Modular Memory System for RISC-V Based MPSoCs on Xilinx FPGAs

Current application domains, like mobile robotics, or internet of things require high computational power associated with low energy consumption. Therefore, MPSoCs are widely used as an adequate platform for high performance embedded computation. Recently, the emergence of RISC-V instruction set architecture drives SoC designers to adopt it in the design of MPSoCs as a cost-free, modular processor and suitable to be implemented in different hardware platforms. Furthermore, these characteristics make the RISC-V an interesting candidate for an FPGA soft-core processor.
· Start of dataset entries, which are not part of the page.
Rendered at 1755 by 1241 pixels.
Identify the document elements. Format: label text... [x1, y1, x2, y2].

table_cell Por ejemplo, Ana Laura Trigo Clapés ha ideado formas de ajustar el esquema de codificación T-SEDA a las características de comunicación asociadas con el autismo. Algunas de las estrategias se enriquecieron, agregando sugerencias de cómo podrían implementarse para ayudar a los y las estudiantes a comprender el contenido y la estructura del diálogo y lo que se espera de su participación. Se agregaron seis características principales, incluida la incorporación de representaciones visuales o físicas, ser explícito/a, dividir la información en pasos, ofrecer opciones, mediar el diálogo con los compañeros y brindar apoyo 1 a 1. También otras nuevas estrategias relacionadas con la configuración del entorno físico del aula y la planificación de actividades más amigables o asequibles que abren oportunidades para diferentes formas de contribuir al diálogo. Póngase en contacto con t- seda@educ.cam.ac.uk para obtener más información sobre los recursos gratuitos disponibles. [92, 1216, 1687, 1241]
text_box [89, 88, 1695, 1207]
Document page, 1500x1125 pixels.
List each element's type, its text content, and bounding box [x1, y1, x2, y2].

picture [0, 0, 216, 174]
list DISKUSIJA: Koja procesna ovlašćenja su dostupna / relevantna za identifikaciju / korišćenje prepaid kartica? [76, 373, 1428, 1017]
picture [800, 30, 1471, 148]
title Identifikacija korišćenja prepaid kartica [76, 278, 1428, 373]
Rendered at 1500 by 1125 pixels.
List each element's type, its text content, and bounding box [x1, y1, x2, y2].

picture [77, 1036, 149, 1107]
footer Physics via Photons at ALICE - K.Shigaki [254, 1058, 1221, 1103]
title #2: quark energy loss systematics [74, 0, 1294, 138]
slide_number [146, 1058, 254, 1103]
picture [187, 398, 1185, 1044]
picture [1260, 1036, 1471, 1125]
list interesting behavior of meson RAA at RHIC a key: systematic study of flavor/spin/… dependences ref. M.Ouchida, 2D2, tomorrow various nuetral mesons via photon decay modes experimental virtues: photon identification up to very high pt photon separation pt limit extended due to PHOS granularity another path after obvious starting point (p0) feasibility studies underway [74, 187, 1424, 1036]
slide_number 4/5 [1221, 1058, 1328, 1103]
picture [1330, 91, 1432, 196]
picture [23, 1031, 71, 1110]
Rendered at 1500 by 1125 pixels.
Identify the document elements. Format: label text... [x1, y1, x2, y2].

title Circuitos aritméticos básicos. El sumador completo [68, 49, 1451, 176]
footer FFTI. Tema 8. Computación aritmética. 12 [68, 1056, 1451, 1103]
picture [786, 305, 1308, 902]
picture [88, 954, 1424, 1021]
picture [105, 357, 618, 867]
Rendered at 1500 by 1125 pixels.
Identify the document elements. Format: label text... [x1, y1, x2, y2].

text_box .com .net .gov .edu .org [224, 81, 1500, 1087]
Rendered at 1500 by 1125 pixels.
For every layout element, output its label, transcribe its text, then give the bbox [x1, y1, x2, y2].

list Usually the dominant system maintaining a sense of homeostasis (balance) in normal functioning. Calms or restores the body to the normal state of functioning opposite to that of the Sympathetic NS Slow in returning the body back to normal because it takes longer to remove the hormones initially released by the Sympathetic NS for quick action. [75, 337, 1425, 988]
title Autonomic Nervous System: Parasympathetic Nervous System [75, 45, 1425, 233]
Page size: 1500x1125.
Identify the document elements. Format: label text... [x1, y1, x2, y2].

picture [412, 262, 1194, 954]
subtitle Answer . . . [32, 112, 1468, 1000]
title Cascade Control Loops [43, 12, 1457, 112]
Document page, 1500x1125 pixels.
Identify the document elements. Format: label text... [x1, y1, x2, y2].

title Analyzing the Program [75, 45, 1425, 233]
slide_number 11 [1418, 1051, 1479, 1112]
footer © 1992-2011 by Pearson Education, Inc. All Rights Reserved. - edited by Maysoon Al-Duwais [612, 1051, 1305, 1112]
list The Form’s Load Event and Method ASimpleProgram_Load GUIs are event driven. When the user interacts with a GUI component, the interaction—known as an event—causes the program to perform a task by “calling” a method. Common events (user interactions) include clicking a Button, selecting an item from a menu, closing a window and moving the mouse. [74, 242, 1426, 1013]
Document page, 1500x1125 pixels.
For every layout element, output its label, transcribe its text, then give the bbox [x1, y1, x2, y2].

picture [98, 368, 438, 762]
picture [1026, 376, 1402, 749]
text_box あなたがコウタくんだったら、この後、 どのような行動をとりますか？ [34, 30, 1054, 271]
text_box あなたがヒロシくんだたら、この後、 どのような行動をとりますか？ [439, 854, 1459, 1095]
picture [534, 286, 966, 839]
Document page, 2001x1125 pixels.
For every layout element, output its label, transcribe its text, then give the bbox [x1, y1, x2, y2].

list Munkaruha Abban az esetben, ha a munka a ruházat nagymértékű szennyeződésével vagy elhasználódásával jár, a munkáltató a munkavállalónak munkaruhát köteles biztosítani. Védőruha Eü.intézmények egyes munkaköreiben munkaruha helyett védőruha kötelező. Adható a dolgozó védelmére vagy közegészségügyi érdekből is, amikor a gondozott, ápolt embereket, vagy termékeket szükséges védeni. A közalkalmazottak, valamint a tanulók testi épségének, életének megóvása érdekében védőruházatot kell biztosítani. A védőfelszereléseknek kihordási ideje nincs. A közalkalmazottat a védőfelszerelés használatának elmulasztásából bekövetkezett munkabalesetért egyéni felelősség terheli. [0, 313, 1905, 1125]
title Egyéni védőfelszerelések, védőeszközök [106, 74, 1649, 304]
In this paper, we present a modular hybrid memory system for a lightweight RISC-V based MPSoC architecture. The implementation of the hybrid memory consists of a global scratchpad on-chip shared memory for both instruction and data for the purpose of communication and synchronization between the processing elements. In addition to a tightly coupled memory associated with each processing element for low latency memory access for private computation. Moreover, the complete MPSoC architecture is scalable and configurable, in terms of the number of PEs, shared/private memory sizes and the number of memory mapped peripherals. A benchmarking environment is developed to evaluate the performance of the proposed hybrid memory system in terms of memory access latency and memory bandwidth and their impact on the computation time. The complete MPSoC architecture is implemented and tested on a Xilinx Zynq 7000 FPGA device.